Step 6. Make Your Data Accessible

6. Make Your Data Accessible

Individuals have a right to access their personal data through Subject Access Requests (SAR), which are written, signed requests from individuals to access the data you hold on them. The GDPR makes the following changes to the data access and the SAR regime:


An organisation will not be able to charge for complying with a request unless the request is ‘manifestly unfounded or excessive’. The data controller may charge a reasonable administrative-cost fee if further copies are requested.

Excessive Requests

If a request is ‘manifestly unfounded or excessive’, the data controller can charge a fee or refuse to respond. In this situation the data controller must be able to provide evidence of why the request is ‘manifestly unfounded or excessive’.

Electronic Access

It must be possible to make requests electronically, such as over email. When a request is made electronically, the information should be provided in a commonly-used electronic form, unless otherwise requested by the individual.

Content of Response

The request should allow the individual to know what information is held about them and what processing is being carried out. In responding to a request, data controllers may need to provide further information such as the relevant data retention period and the right to have inaccurate data corrected.

Time to Respond

The data controller must respond to these requests within a month, with a possibility to extend this period for particularly complex requests. Under the Data Protection Act (DPA), the response time is 40 days.

Right to Withhold

Data controllers can withhold personal data if disclosing it would ‘adversely affect the rights and freedoms of others’. This is reflective of the current position under the DPA. The recitals to the GDPR note that this could extend to intellectual property rights and trade secrets. Member States may introduce further examples such as legal privilege.

How does this impact your business?

It will generally be free for individuals to make SARs and individuals will be entitled to receive the information in an electronic format. Therefore, you will need to set up processes to ensure your business can handle an increase in SAR and respond within the 30-day timeframe required by the GDPR. Also, your business will have to deal with requests more quickly, as well as providing additional information.

What actions should you take to prepare?

  • Update your procedures and plan how you will handle SARs and provide any additional information within the new timescales.

  • Develop template response letters to ensure that all elements of a response to a SAR is GDPR compliant.
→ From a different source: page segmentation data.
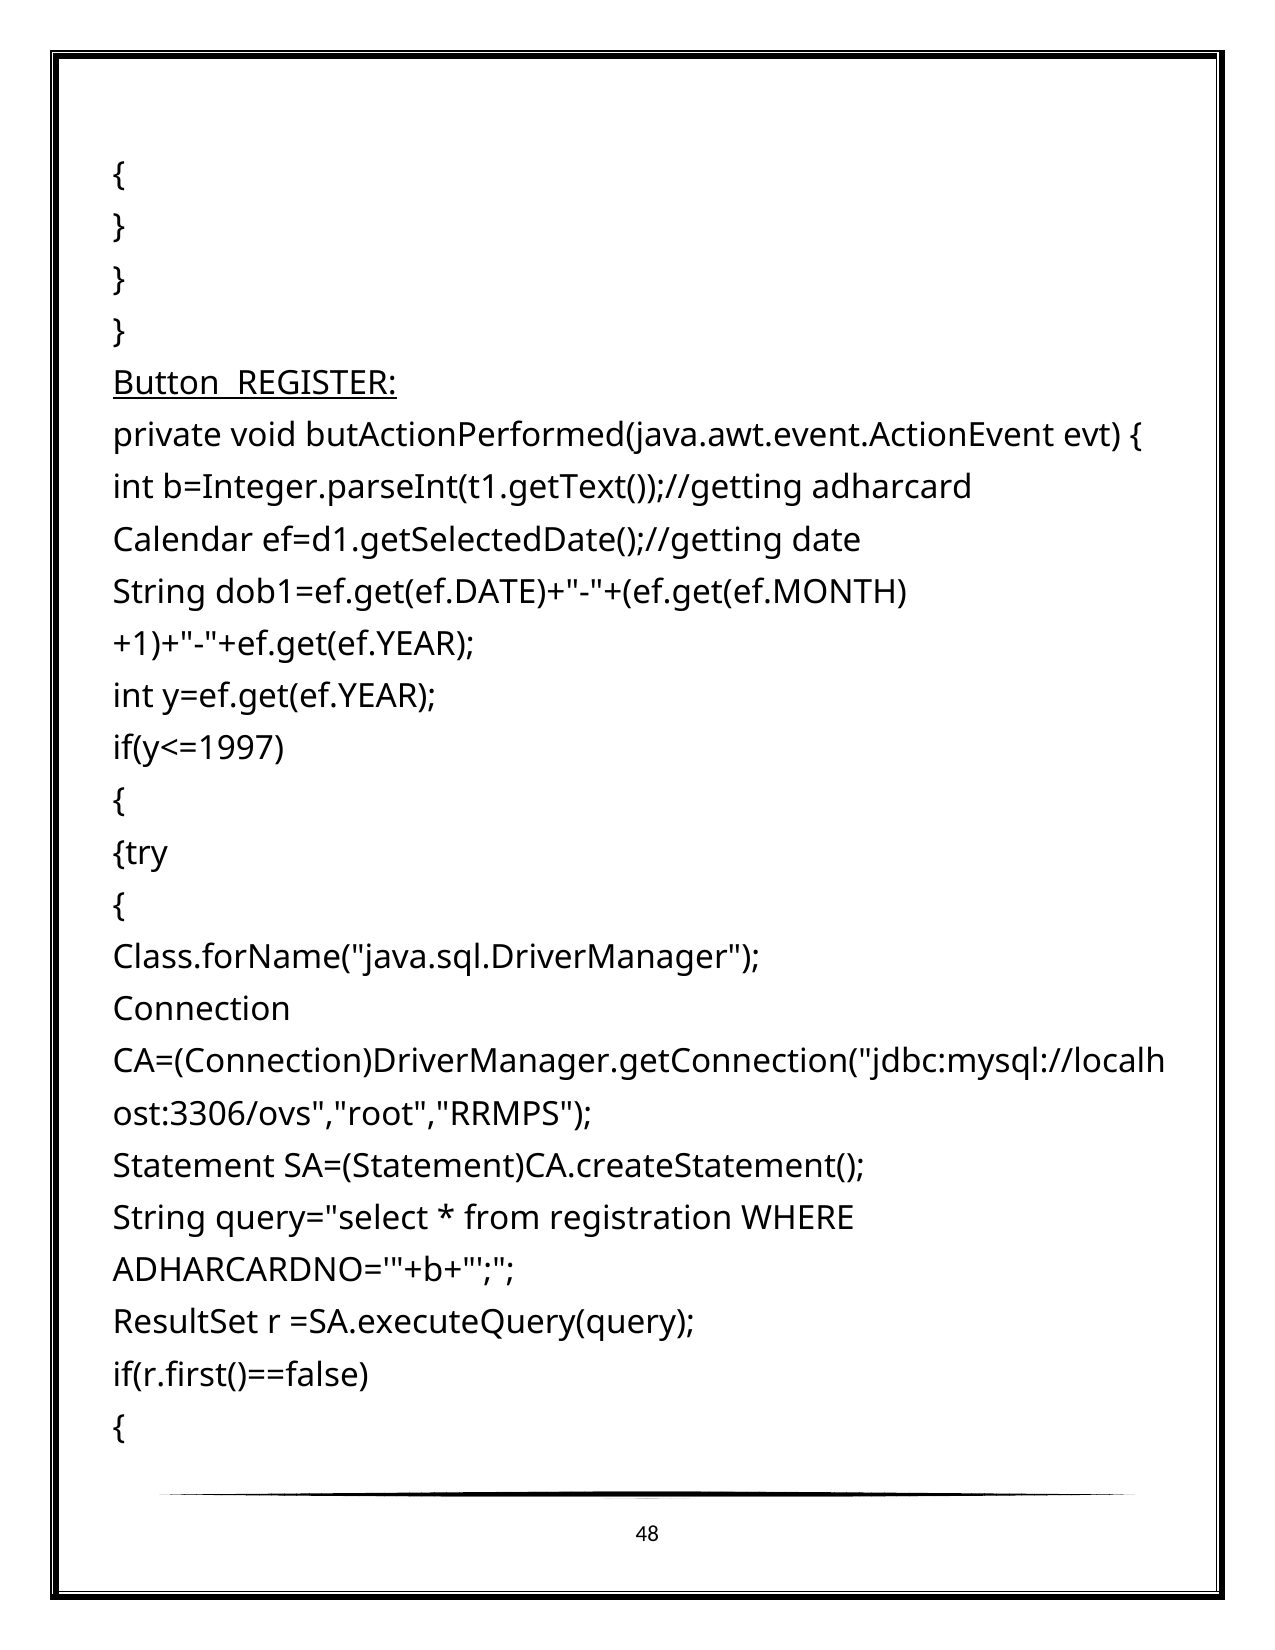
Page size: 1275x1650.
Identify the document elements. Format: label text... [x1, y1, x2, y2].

text int b=Integer.parseInt(t1.getText());//getting adharcard [112, 463, 1181, 508]
text String query="select * from registration WHERE ADHARCARDNO='"+b+"';"; [112, 1194, 1181, 1291]
text Statement SA=(Statement)CA.createStatement(); [112, 1142, 1181, 1187]
text } [112, 202, 1181, 248]
text } [112, 307, 1181, 352]
text private void butActionPerformed(java.awt.event.ActionEvent evt) { [112, 411, 1181, 456]
text if(r.first()==false) [112, 1350, 1181, 1396]
text { [112, 776, 1181, 822]
text Class.forName("java.sql.DriverManager"); [112, 933, 1181, 978]
text int y=ef.get(ef.YEAR); [112, 672, 1181, 717]
text String dob1=ef.get(ef.DATE)+"-"+(ef.get(ef.MONTH)+1)+"-"+ef.get(ef.YEAR); [112, 567, 1181, 665]
text { [112, 881, 1181, 926]
text ResultSet r =SA.executeQuery(query); [112, 1298, 1181, 1343]
text { [112, 1402, 1181, 1448]
picture [159, 1490, 1135, 1499]
text Calendar ef=d1.getSelectedDate();//getting date [112, 515, 1181, 561]
text {try [112, 828, 1181, 874]
text if(y<=1997) [112, 724, 1181, 769]
text Button REGISTER: [112, 359, 1181, 404]
text } [112, 254, 1181, 300]
text { [112, 150, 1181, 195]
text Connection CA=(Connection)DriverManager.getConnection("jdbc:mysql://localhost:3306/ovs","root","RRMPS"); [112, 985, 1181, 1135]
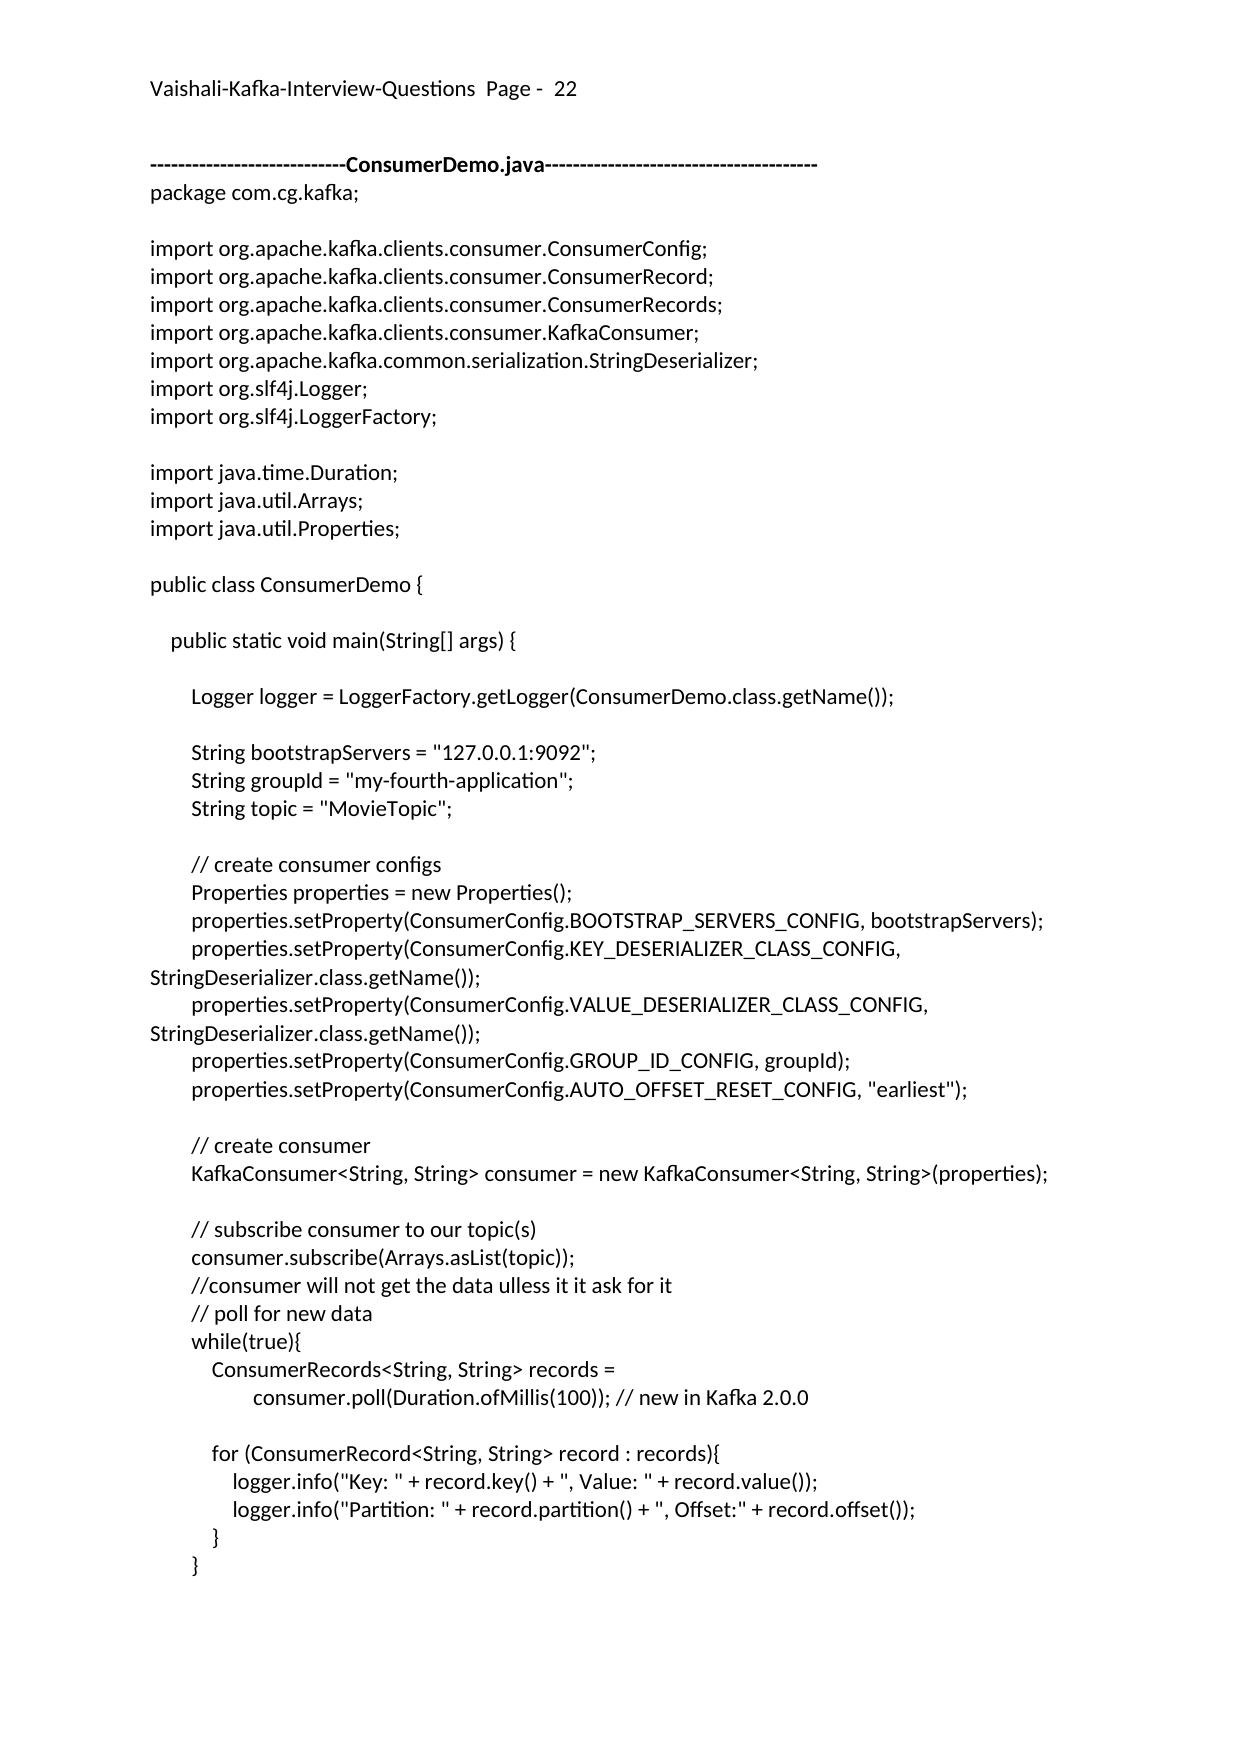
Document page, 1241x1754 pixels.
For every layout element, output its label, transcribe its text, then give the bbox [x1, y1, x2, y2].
  • Assess your business’s ability to quickly isolate data belonging to a specific individual and to provide data in compliance with the GDPR’s format obligations.

  • Ensure that employees are trained to quickly recognise and response appropriately to SARs.

  • Consider putting a ‘data subject access portal’ in place allowing an individual to access their information easily online and minimising cost for the data controller dealing with the SAR.

If your business handles a large number of SARs, the impact of the changes could be considerable. Taking steps to organise the approach to SARs will help your business to comply with the GDPR.